What to do — Your task is to filter the data below down to the lines holding "acceso".

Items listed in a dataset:
==============================

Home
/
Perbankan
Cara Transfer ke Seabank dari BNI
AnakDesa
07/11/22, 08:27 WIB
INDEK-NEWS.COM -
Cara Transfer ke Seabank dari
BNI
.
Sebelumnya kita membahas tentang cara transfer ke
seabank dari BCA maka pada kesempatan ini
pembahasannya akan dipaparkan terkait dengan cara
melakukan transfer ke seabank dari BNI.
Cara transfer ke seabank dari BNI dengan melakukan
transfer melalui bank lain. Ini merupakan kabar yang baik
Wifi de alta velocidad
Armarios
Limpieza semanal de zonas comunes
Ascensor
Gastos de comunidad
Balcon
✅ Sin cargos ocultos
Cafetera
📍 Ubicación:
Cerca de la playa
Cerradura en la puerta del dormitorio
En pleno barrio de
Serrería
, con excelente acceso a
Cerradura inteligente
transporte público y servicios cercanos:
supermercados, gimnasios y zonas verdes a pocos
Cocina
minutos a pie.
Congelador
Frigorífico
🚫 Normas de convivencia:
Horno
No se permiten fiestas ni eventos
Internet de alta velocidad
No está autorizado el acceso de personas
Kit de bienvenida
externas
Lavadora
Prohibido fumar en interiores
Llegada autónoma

==============================

Task result —
, con excelente acceso a
No está autorizado el acceso de personas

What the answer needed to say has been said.